For Simmons-Cameron, the day was also an opportunity to become more involved in the democratic process.

“It’s too easy to read articles about laws that have been passed, decisions that have been made and feel a sense of inert frustration. I think that’s the common default,” she said. “Yet we have agency as inhabitants of a democratic country to get our voice heard, and I would argue that it’s our moral obligation to do just that.”

Simmons-Cameron said voting is one important way for people to make their voices heard, but not the only way. “We also all need to communicate with our elected leaders about our concerns and hopes, and I don’t think there’s such a thing as being too involved. It’s too easy to do nothing,” she said.

Sopuch said she learned a great deal during the trip. “It was so informative of the process,” she said. “There’s a lot of stuff going on that I’d never even heard about ... A lot of the bills coming up support school districts in Salt Lake but don’t do anything to help our district.”

Simmons-Cameron said that the opportunity gave her renewed appreciation for government.

“Every middle-schooler should get a day at Utah’s capital building,” she said. “I came away with renewed sense of wonder and appreciation for the impossible experiment begun long ago by our Founding Fathers: that the people can and should govern themselves.
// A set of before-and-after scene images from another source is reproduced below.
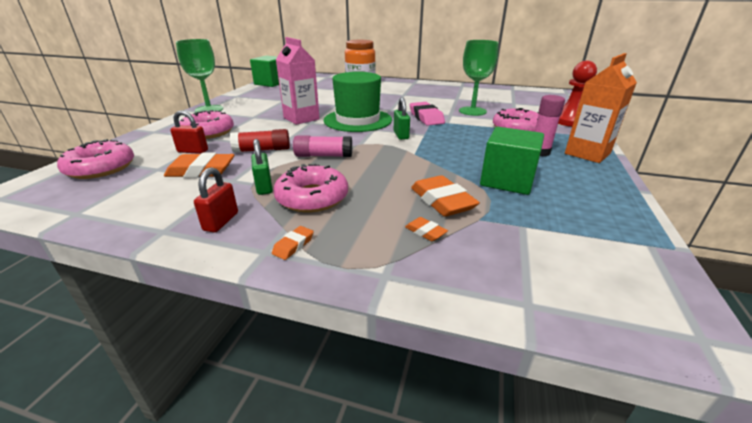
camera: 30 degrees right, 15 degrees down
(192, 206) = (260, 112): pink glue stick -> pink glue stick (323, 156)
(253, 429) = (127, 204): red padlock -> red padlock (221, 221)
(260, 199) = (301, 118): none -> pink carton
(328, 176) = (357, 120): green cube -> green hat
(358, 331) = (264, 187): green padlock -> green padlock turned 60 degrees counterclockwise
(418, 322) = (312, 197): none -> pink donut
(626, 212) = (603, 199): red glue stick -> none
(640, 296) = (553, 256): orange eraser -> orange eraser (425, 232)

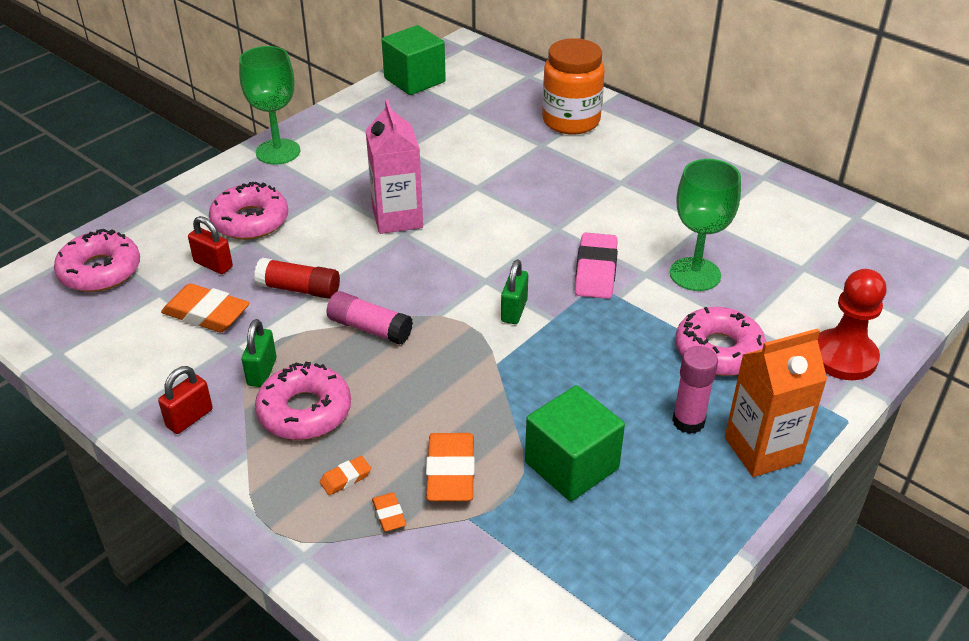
camera: 25 degrees right, 10 degrees up
(293, 245) = (242, 482): orange eraser -> orange eraser (346, 478)
(357, 120) = (479, 247): green hat -> none

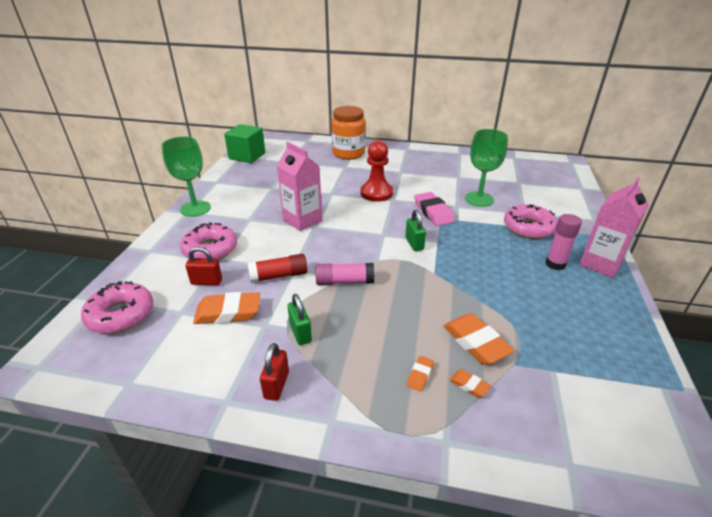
camera: 30 degrees left, 5 degrees down
(304, 411) = (352, 345): pink donut -> none
(571, 465) = (530, 309): green cube -> none
(762, 450) = (600, 264): orange carton -> pink carton
(843, 357) = (579, 212): red pawn -> red pawn (376, 193)

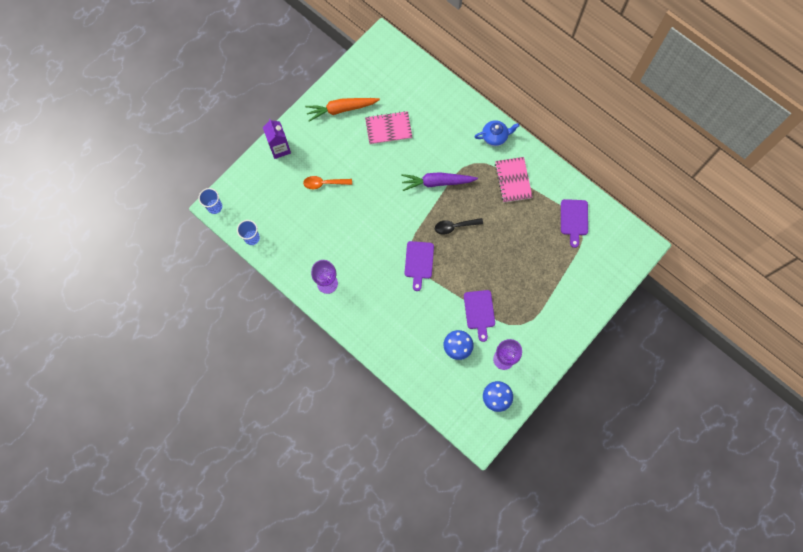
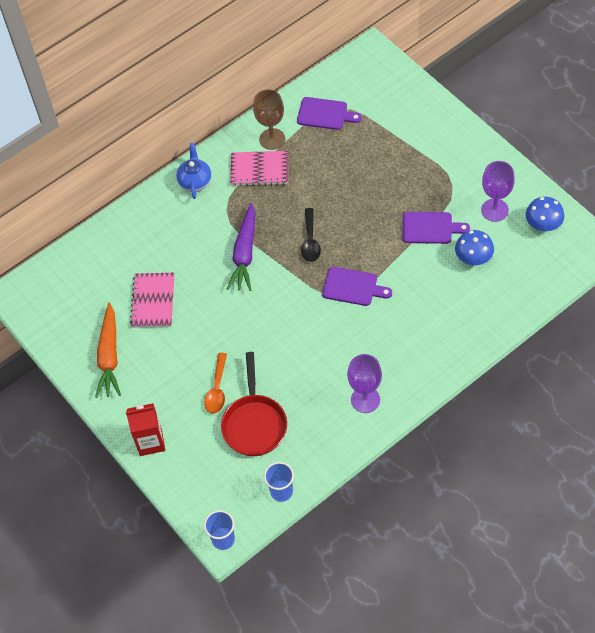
camera: 75 degrees left, 15 degrees down
(280, 148) = (150, 442): purple carton -> red carton
(300, 212) = (254, 424): none -> red pan
(543, 184) = (272, 139): none -> brown goblet

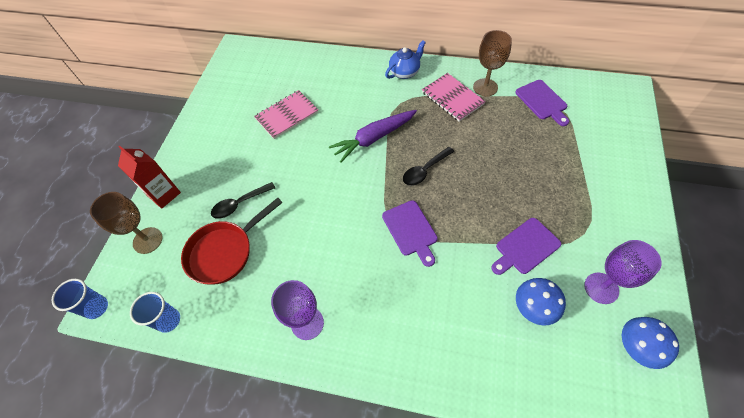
camera: 50 degrees right, 0 degrees up
(109, 356) = (222, 123): orange carrot -> none
(190, 475) = (147, 240): none -> brown goblet
(217, 389) = (239, 204): orange spoon -> black spoon
(430, 228) = (525, 247): purple cutting board -> purple cutting board turned 90 degrees clockwise

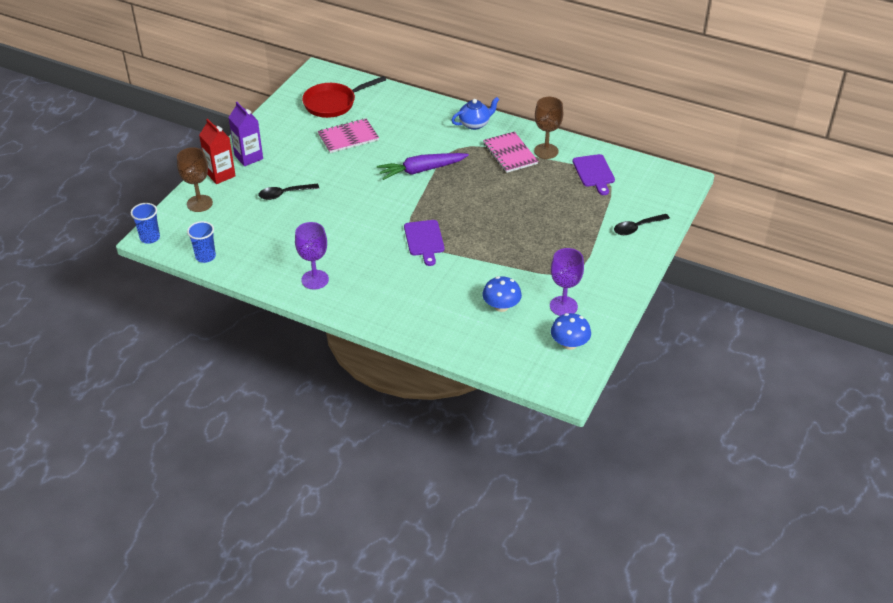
camera: 10 degrees right, 15 degrees down
(190, 164) = (248, 157): none -> purple carton
(224, 252) = (262, 223): red pan -> red pan (333, 103)
(425, 170) = (456, 202): black spoon -> black spoon (637, 228)
(525, 247) = (516, 270): purple cutting board -> none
As we all know, it’s a messy process, but a righteous one.”

“My colleagues as a force view teaching as a calling, one that is often undervalued and even mocked within our larger culture, but one that is worth investing one’s life force into infinitely,” Simmons-Cameron added. “The youth are the future. Each one deserves teachers who are qualified, passionate and invested. These same teachers see the needs of our students as no one else can. We have a moral obligation to communicate those needs to our elected representatives. I had the opportunity to do just that at Educator on the Hill Day, and I come away from the experience with a renewed sense of my rights and responsibilities as a member of a democracy."

Sopuch said the experience was a good one, in part because it was so well organized. “It’s definitely something I’d want to do again,” she said, adding that Clyde’s help was very much appreciated.

Tatton agreed, “It was an excellent experience to attend Educator Day on the Hill, especially to have a former Grand County graduate, Chase Clyde, with his vast knowledge, lead us around the Capitol and help us have a positive impact on education for our community,” she said.

For people looking for more ways to get involved, Sopuch said they were told to send mail.

“The biggest piece of advice we were given was to send a piece of mail to our representatives voicing our concerns,” she said.

Local residents are represented by Utah Reps. Carl Albrecht, Christine Watkins or Mike Noel (San Juan County), as well as Sen. David Hinkins.